AMHERST – Every talented team has had to experience some growing pains on the way to success. For the Peabody softball team, Friday’s Division 1 state final against reigning champion Taunton would likely fall into that department.
The Tanners, who had lost to Billerica in the North final a season ago, showed plenty of grit and determination in coming back from 5-0 down with three outs left in their season. But it was the Tigers who gamely held on to their crown with a 5-3 win at Sortino Field.
“When you get to this level, everyone you play is going to be good,” Peabody Coach Tawny Palmieri said. “It takes something deeper than talent in some cases at this point and Taunton was the defending champion and they showed that.”
Unlike most of their run to the title game, things didn’t come easy for the Tanners (22-3) on Friday night as senior pitcher Liv Mendonca kept Peabody off balance right from the outset. The Tigers (21-4) ace only struck out four but she scattered four hits over her 6 1/3 innings of work.
For Peabody, it was a reminder of the sectional final last year when Billerica ousted them thanks in large part to a pitcher with a good off-speed ball.
“It threw us off our game just enough,” Palmieri said of Mendonca’s mix of pitches. “We didn’t do a great job of adjusting like we did against Reading.”
Mendonca’s opposite, Peabody’s Abby Bettencourt struck out five and didn’t surrender a walk. She was hit hard in only one inning – the bottom of the sixth – where Taunton turned a 1-0 lead into a 5-0 lead.
Those runs proved to be critical as the Tanners found a way to make things very interesting in their final at-bat.
Avery Grieco led things off with a base on balls after which Taunton Coach Carrie Consalvi lifted Mendonca to give her a curtain call. Katherine Larson took over in the circle as the Tanners tried to make that move a little premature. Kylie Doolin greeted her with a sharp single but Larson got the next two batters on groundouts that scored Grieco and moved Doolin to third. Jessica Steed then reached on a throwing error that plated Doolin to make it 5-2.
Bettencourt kept the Tanners alive as she blasted a triple to left-center, bringing Steed around to cut the lead to two and put the tying run at the plate. Seeing things slipping away, Consalvi put Mendonca back in the circle and the senior put an end to the drama by getting Emma Bloom to fly out to left to end the game.
“The girls gave it everything they had,” Palmieri said. “After the sixth, I tried to fire them up and they fought right to the end.”
The teams traded goose eggs through the opening two and a half innings before the Tigers broke the ice in the bottom of the third. No. 9 batter Mia Fernandes led off with a sharp double to center. After she was sacrificed to third, Bettencourt got the second out before Kaysie DeMoura dumped a single to short right, scoring Fernandes.
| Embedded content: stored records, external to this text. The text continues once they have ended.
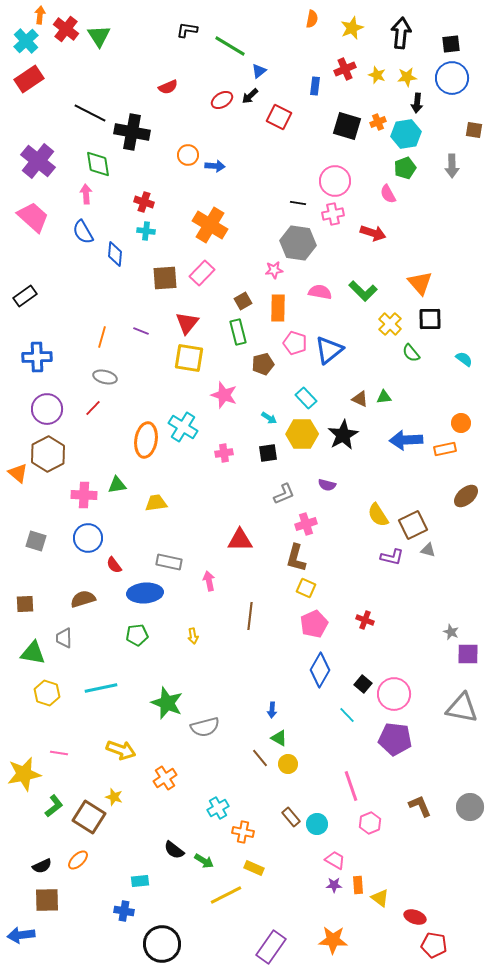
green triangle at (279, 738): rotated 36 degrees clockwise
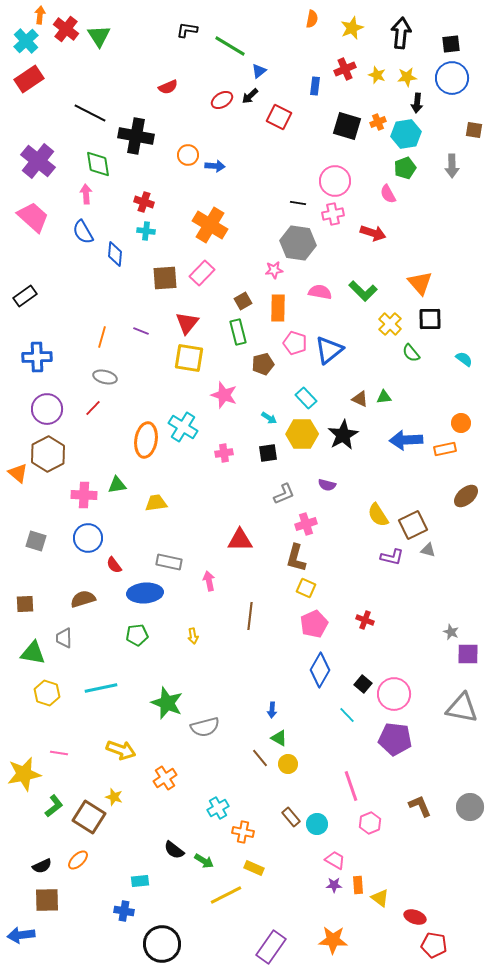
black cross at (132, 132): moved 4 px right, 4 px down
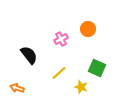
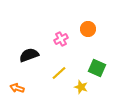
black semicircle: rotated 72 degrees counterclockwise
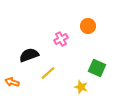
orange circle: moved 3 px up
yellow line: moved 11 px left
orange arrow: moved 5 px left, 6 px up
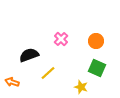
orange circle: moved 8 px right, 15 px down
pink cross: rotated 16 degrees counterclockwise
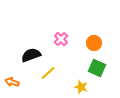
orange circle: moved 2 px left, 2 px down
black semicircle: moved 2 px right
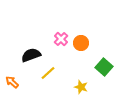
orange circle: moved 13 px left
green square: moved 7 px right, 1 px up; rotated 18 degrees clockwise
orange arrow: rotated 24 degrees clockwise
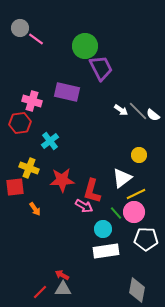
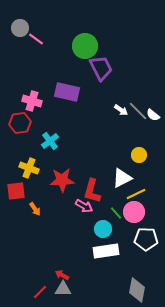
white triangle: rotated 10 degrees clockwise
red square: moved 1 px right, 4 px down
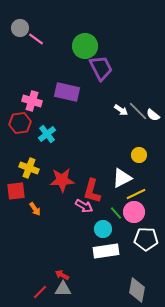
cyan cross: moved 3 px left, 7 px up
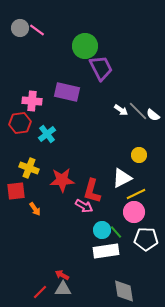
pink line: moved 1 px right, 9 px up
pink cross: rotated 12 degrees counterclockwise
green line: moved 19 px down
cyan circle: moved 1 px left, 1 px down
gray diamond: moved 13 px left, 1 px down; rotated 20 degrees counterclockwise
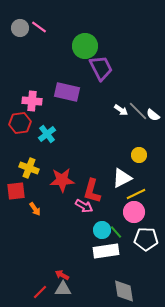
pink line: moved 2 px right, 3 px up
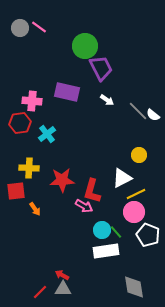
white arrow: moved 14 px left, 10 px up
yellow cross: rotated 18 degrees counterclockwise
white pentagon: moved 2 px right, 4 px up; rotated 20 degrees clockwise
gray diamond: moved 10 px right, 4 px up
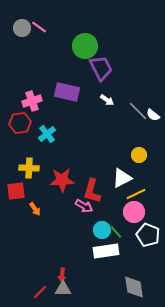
gray circle: moved 2 px right
pink cross: rotated 24 degrees counterclockwise
red arrow: rotated 112 degrees counterclockwise
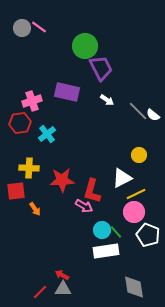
red arrow: rotated 112 degrees clockwise
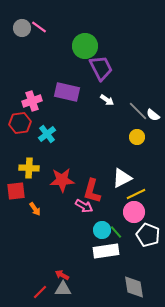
yellow circle: moved 2 px left, 18 px up
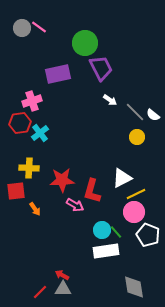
green circle: moved 3 px up
purple rectangle: moved 9 px left, 18 px up; rotated 25 degrees counterclockwise
white arrow: moved 3 px right
gray line: moved 3 px left, 1 px down
cyan cross: moved 7 px left, 1 px up
pink arrow: moved 9 px left, 1 px up
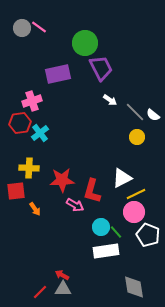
cyan circle: moved 1 px left, 3 px up
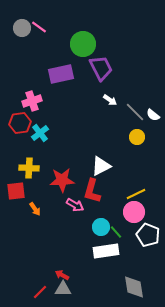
green circle: moved 2 px left, 1 px down
purple rectangle: moved 3 px right
white triangle: moved 21 px left, 12 px up
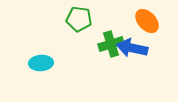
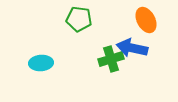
orange ellipse: moved 1 px left, 1 px up; rotated 15 degrees clockwise
green cross: moved 15 px down
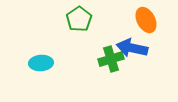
green pentagon: rotated 30 degrees clockwise
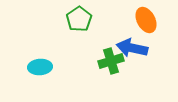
green cross: moved 2 px down
cyan ellipse: moved 1 px left, 4 px down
That run looked especially huge thanks to the groove that Mendonca settled into through the middle innings, retiring 12 of the 14 she faced from the second through fifth innings. Bettencourt also was strong in the middle frames but in the sixth, the Tigers finally broke the dam.
Ava Venturelli got it started with a one out infield single. Haylie Krockta followed up with a double down the left field line to put two runners in scoring position. Shortstop Brittany Aldrich delivered the critical blow as she drilled a triple to the fence in center, scoring Venturelli and Krockta for a 3-0 lead.
Mendonca made it 4-0 on a groundout to second before Kylie Thorpe lifted a ball to right that was just out of the reach of Alanna Sweeney, resulting in Thorpe coming all the way around to make it 5-0 before the Tanners last-ditch effort in the seventh.
Despite coming up short on the big stage, Palmieri could be nothing but proud of her team and knows that getting to Amherst was a great learning experience for a group that returns seven starters next season.
“Now we know what it’s like to get here,” Palmieri said. “It’s our first time at this level and we’re going to be better next season because of it.”
Palmieri also acknowledged the efforts of her two senior starters, Emma Bloom and Terrazzano, who helped in many ways to bring Peabody to the cusp of a title.
“Gina is going to be greatly missed in so many ways,” Palmieri said. “She was the one who brought into what we were doing as coaches. And Emma was just a leader on and off the field in everything.”